(MATERIAL PROVIDED Opens)

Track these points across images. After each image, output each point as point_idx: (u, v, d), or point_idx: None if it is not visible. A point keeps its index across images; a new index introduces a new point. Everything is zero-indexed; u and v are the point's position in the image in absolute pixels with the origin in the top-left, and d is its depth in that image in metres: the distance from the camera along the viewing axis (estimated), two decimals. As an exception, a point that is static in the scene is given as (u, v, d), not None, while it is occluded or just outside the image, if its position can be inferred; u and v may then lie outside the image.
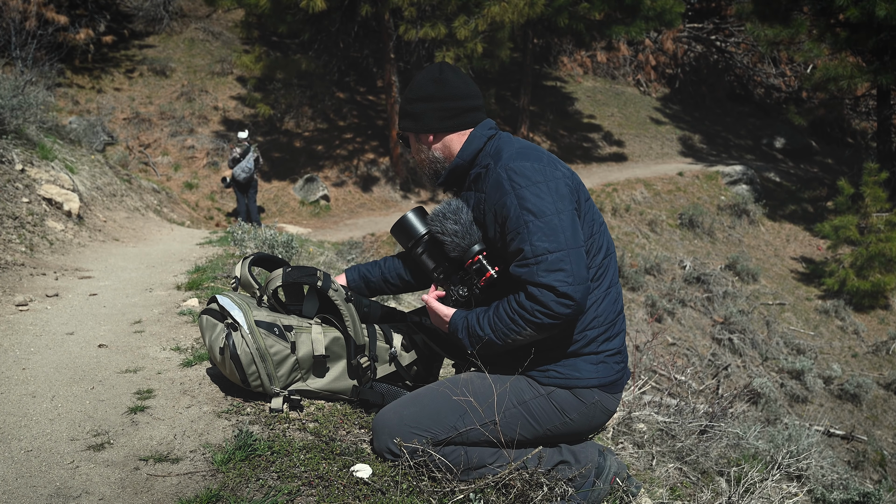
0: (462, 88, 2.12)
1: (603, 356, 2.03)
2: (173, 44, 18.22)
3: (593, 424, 2.09)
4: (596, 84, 22.75)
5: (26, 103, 7.35)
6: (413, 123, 2.17)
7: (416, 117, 2.15)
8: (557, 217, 1.87)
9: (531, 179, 1.90)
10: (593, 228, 2.03)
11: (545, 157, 2.01)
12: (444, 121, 2.12)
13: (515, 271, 1.88)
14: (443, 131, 2.14)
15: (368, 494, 1.86)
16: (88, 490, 1.86)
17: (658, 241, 14.46)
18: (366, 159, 16.08)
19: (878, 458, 9.13)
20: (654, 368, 7.73)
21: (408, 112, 2.17)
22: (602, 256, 2.04)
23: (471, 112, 2.13)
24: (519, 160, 1.95)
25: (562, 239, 1.85)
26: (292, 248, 5.55)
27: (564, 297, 1.81)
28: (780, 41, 16.87)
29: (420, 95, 2.13)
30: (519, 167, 1.93)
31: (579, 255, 1.86)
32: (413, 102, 2.14)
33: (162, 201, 10.89)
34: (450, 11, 13.43)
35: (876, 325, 13.27)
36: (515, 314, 1.88)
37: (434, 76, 2.12)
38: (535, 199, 1.88)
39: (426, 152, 2.19)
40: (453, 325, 2.07)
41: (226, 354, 2.23)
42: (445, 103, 2.11)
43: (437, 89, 2.11)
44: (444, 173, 2.17)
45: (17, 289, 4.14)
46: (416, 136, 2.20)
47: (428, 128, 2.14)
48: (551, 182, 1.91)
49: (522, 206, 1.88)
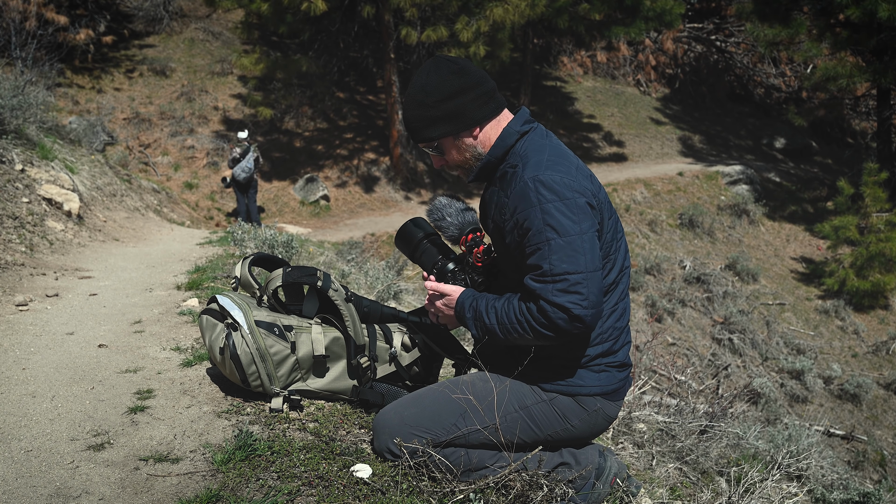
0: (479, 71, 2.03)
1: (605, 365, 2.03)
2: (173, 44, 18.22)
3: (594, 431, 2.09)
4: (596, 84, 22.75)
5: (26, 103, 7.35)
6: (453, 124, 2.00)
7: (455, 116, 1.99)
8: (580, 238, 1.83)
9: (559, 195, 1.84)
10: (612, 247, 1.99)
11: (573, 167, 1.93)
12: (484, 107, 2.01)
13: (530, 284, 1.85)
14: (486, 119, 2.02)
15: (368, 494, 1.86)
16: (88, 490, 1.86)
17: (658, 241, 14.46)
18: (366, 159, 16.08)
19: (878, 458, 9.13)
20: (654, 368, 7.73)
21: (437, 117, 1.99)
22: (616, 273, 2.02)
23: (496, 91, 2.06)
24: (549, 171, 1.87)
25: (581, 262, 1.81)
26: (292, 248, 5.55)
27: (576, 320, 1.80)
28: (779, 41, 16.87)
29: (448, 93, 1.97)
30: (548, 179, 1.86)
31: (596, 279, 1.83)
32: (441, 104, 1.98)
33: (162, 201, 10.90)
34: (451, 13, 13.42)
35: (876, 325, 13.28)
36: (523, 318, 1.87)
37: (450, 69, 1.99)
38: (560, 216, 1.83)
39: (471, 149, 2.04)
40: (460, 303, 2.03)
41: (226, 354, 2.23)
42: (478, 90, 1.99)
43: (464, 80, 1.98)
44: (476, 170, 2.06)
45: (17, 289, 4.14)
46: (454, 137, 2.03)
47: (473, 120, 2.00)
48: (579, 199, 1.85)
49: (546, 221, 1.83)
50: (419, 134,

(MATERIAL PROVIDED Closes)

All lines above from the line with "37: (434, 76, 2.12)" through the line with "48: (551, 182, 1.91)", both included, are to be set down exactly, with nothing else.

37: (434, 76, 2.12)
38: (535, 199, 1.88)
39: (426, 152, 2.19)
40: (453, 325, 2.07)
41: (226, 354, 2.23)
42: (445, 103, 2.11)
43: (437, 89, 2.11)
44: (444, 173, 2.17)
45: (17, 289, 4.14)
46: (416, 136, 2.20)
47: (428, 128, 2.14)
48: (551, 182, 1.91)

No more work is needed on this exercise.